3) The evidence supporting your client's claim must be adapted to satisfy the expectations of an American insurance adjuster: Preparing your demand to conform with the realities of computerized claims assessment is only the first step in packaging Canadian evidence to maximize settlement value before an American insurer. Suppose you determine that the insurer you are dealing with does not use adjusting software as a major component in payout decisions. Under the "traditional" human-oriented claims analysis approach, U.S. adjusters are typically used to evaluating quantum for non-pecuniary damages as a multiple of the "hard specials", i.e. the cost of medical treatment and other economic loss occasioned by the injury. Canadian plaintiffs, whose medical treatment is provided by provincial health care and does not come with a bill for services rendered, force the adjuster to guess as to the true value of those "hard specials" - and the estimates they make rarely err in your client's favour. Comparative research in a U.S. jury verdicts reporter may be needed to equate your client's treatment with like examples in the U.S., to ensure your plaintiff doesn't receive a reduced non-pecuniary damages offer. Further, diagnostic support for a client's claim is often far more extensive in a typical U.S. personal injury claim. An adjuster may look askance at a claim of moderate neck or back injury which does not include an MRI report from a treating physician or expert - even though a similar claim in Canada could be sustained with merely the GP's diagnosis coupled with a CT scan. Certain types of claims may benefit from obtaining an MRI from a private clinic, purely for litigation purposes, to ensure that the American insurer does not use Canada's more conservative diagnostic culture as justification for denying compensation for otherwise legitimate injuries.
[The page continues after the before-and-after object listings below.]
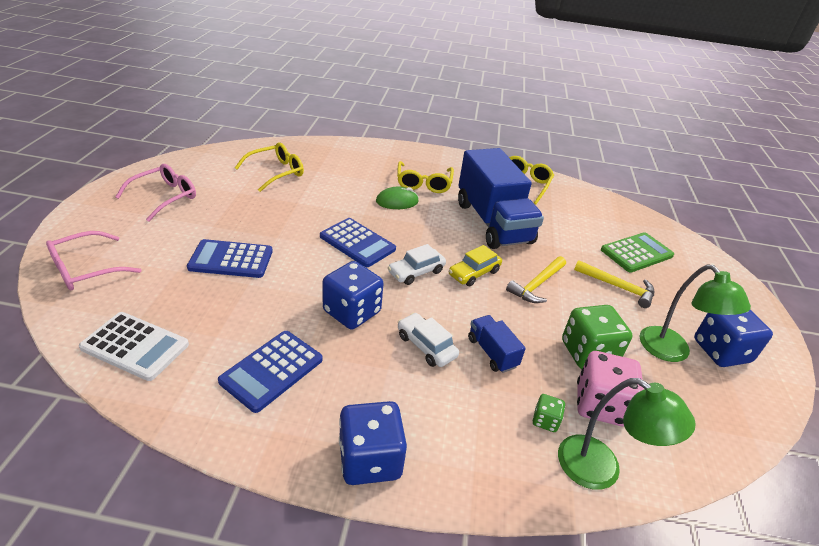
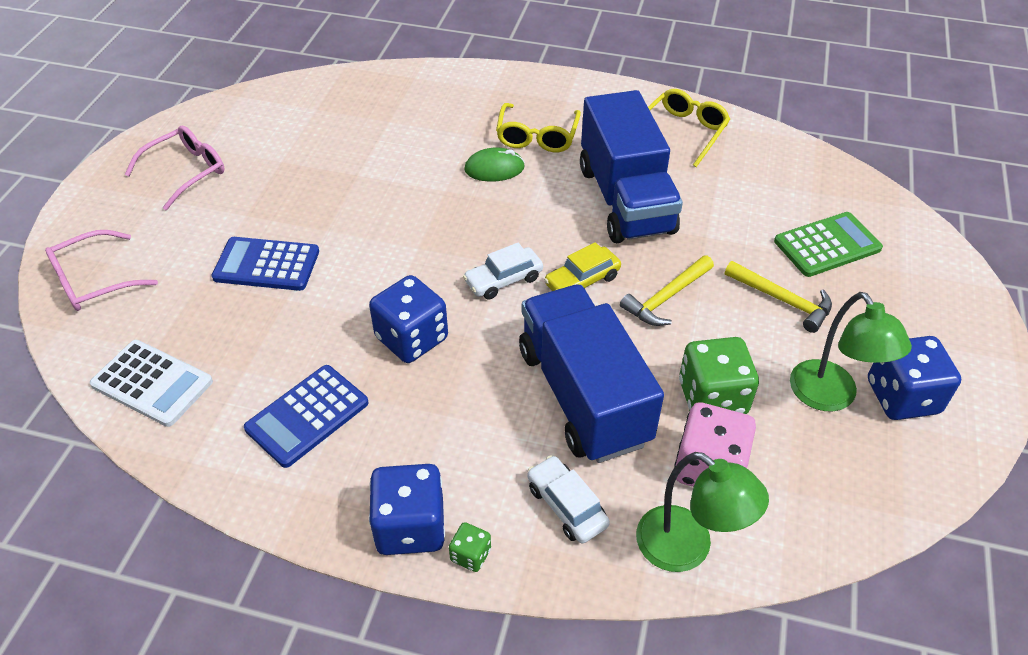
camera: 10 degrees right, 10 degrees up
(276, 172) = (332, 126): yellow glasses -> none
(357, 243) = (431, 237): blue calculator -> none
(426, 346) = (499, 386): white car -> white car (566, 506)
(492, 352) = (583, 395): blue truck -> blue truck, size x2.30
(545, 421) = (632, 486): green dice -> green dice (470, 555)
4) U.S. law of insurance bad faith can be a powerful tool in settlement negotiations: The standards of conduct insurers are required to operate under in the U.S. differ from state to state - but nearly every U.S. jurisdiction has more robust consumer protections available than those presently offered by Canadian law. For example, insurers who refuse to engage in reasonable settlement discussions in cases where liability or the risk of excess judgment to the defendant is reasonably clear are often risking a violation of state consumer protection legislation. In Washington State, such conduct may expose the insurer to additional damages, as well as liability for costs and attorney's fees (contrary to the typical U.S. approach, outlined above). The insurer's "bad faith" in exposing its insured defendant to additional risk is assignable to third parties - meaning that in extreme cases, a plaintiff may negotiate a covenant judgment with the defendant coupled with an assignment of the defendant's bad faith claim, and seek extracontractual damages directly from the insurer. And remember, these situations where the defendant may have assets at risk beyond her policy limits arise much more often in the U.S., where required minimum policy limits tend to be far lower than they are in Canada. It pays to do some limited research into your jurisdiction's bad faith law before preparing your demand - and perhaps to include reference to a statute or two in your letter, if only to put the insurer on notice that you're aware of their responsibilities, and intend to hold them to the same standards a "home state" lawyer would expect them to follow.

Obviously, these are just some of the considerations that come into play. Many small to moderately sized U.S. personal injury claims can be competently settled for full value by Canadian counsel, provided that the differences between claims evaluation and development in the two jurisdictions are acknowledged and addressed.